> [WRITTEN PROBLEM]: Copy word for word the passage of the post on backtraces in C that begins at the words "1. Install a" and ends after "learnt something else!".

> [DOCUMENT TEXT]:
Backtraces in C

Some weeks ago I started doing a side project in C. It didn’t do really complex stuff, but still, I was struggling with some “core” C stuff, namely pointers!

Even though I’ve done some university assignments in C that were pretty interesting, such as a toy file system, or a scheduler, I never learn how some stuff worked for real so I’ve been “brute-forcing” those parts of the code, by trying all possible combinations of *, &, etc (if you are struggling with those concepts, I can assure you that with some C book or a friend that can explain that to you, you will understand them for sure! :D)

So, back to my pet project! I had some segmentation faults, and what I did was debugging it with GDB to get the backtrace and line where the segfault happened which works awesomely. Nevertheless, I was missing my insert-higher-level-language backtraces, and thought I could get something together that could do it (thought somebody else probably had already done that, spoiler alert: yes!!).

To be honest, I wondered if that could be possible at all, but then I remembered that when the Ruby interpreter crashed with a segfault, it reported the crash with some really interesting information such as the registers’ values :)

The idea

What I wanted to do was roughly:

1. Install a signal handler for a segmentation fault. I first checked that was possible in the manpages for “signal” (with man 7 signal) which states that “The signals SIGKILL and SIGSTOP cannot be caught, blocked, or ignored.”, which makes sense, but I didn’t! Yay! I’ve learnt something else!
2. Do something
   • print the backtrace
   • print the line that caused the fatal exception

The implementation

First of all, we need to register the segfault handler with something like:

  struct sigaction sig;
  sig.sa_sigaction = segfault_handler;
  sig.sa_flags = SA_SIGINFO;

  if(sigaction(SIGSEGV, &sig, NULL) < 0) {
    puts("[error] signal registering failed");
    exit(-1);
  }

and the function that I, boringly called, segfault_handler:

  void segfault_handler(int signal, siginfo_t* siginfo, void* context) {
  // to be implemented
  }

I just wanted to try if that worked, so, inside the main function, just after the signal handler registration, I triggered a segmentation fault with a NULL dereferencing:

int *faulty = 0;
*faulty = 314;

I compiled and run it but the program didn’t stop! It seemed to be stuck in an infinite loop, but I had no clue of what was happening, so I turned to our friend strace (which if you haven’t heard before you should check out this blog posts by Julia Evans!) and I saw that the program was receiving lots of segmentation faults instead of just one!

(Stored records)

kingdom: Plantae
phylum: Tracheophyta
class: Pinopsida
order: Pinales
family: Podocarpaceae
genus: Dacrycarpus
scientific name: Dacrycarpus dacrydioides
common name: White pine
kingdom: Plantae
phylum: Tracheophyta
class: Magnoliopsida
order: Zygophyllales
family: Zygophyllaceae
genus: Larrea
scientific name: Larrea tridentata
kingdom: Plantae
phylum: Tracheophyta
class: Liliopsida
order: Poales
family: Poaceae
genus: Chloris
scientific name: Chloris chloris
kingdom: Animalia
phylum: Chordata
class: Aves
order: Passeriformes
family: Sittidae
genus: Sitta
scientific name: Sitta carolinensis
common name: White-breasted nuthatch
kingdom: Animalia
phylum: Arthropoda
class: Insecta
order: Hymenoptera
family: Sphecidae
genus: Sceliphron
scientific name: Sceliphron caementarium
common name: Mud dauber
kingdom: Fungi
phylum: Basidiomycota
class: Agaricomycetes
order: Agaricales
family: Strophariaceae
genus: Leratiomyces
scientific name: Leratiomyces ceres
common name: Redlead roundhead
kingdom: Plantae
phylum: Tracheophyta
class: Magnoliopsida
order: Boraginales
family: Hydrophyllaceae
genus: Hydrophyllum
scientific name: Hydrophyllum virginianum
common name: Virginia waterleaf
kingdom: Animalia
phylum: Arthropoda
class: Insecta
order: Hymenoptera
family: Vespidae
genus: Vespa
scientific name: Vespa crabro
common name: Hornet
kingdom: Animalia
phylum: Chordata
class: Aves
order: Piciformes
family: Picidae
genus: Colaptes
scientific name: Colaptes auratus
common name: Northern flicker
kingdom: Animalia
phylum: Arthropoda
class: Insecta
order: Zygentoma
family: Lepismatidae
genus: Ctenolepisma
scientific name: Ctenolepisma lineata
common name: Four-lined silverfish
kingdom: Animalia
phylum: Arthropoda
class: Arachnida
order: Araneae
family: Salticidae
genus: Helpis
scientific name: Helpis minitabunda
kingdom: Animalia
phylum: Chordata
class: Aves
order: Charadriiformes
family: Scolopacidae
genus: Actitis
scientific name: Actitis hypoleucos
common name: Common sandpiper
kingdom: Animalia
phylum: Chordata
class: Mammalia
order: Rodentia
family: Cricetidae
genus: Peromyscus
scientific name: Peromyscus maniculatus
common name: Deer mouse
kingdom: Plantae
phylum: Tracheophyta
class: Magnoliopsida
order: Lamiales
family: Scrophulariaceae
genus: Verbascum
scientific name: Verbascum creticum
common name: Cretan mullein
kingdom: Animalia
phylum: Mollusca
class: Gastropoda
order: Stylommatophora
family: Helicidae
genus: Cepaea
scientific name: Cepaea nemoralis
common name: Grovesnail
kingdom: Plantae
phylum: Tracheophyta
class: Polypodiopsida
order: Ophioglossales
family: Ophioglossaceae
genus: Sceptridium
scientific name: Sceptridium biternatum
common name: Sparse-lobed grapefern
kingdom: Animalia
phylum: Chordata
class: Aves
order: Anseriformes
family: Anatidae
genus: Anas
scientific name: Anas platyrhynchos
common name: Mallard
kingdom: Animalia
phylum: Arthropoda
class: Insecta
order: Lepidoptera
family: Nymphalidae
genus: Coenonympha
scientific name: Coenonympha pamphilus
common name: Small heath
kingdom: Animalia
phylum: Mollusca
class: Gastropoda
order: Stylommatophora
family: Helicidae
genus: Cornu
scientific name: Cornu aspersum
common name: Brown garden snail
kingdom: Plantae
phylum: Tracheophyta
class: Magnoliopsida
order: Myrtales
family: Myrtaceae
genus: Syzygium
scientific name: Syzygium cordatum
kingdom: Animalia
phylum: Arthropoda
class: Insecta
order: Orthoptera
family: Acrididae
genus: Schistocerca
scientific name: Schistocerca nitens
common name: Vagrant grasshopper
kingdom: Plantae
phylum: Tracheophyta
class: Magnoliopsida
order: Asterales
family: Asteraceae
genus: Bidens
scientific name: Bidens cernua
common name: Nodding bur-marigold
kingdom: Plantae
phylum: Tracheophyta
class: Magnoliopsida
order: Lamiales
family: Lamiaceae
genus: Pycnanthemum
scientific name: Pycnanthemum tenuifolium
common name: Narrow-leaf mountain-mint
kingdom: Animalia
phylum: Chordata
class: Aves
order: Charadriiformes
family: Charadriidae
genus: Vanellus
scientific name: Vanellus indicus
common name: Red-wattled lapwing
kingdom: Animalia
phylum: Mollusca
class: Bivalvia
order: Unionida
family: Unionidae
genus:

> [RESULT OF THIS EXERCISE]:
1. Install a signal handler for a segmentation fault. I first checked that was possible in the manpages for “signal” (with man 7 signal) which states that “The signals SIGKILL and SIGSTOP cannot be caught, blocked, or ignored.”, which makes sense, but I didn’t! Yay! I’ve learnt something else!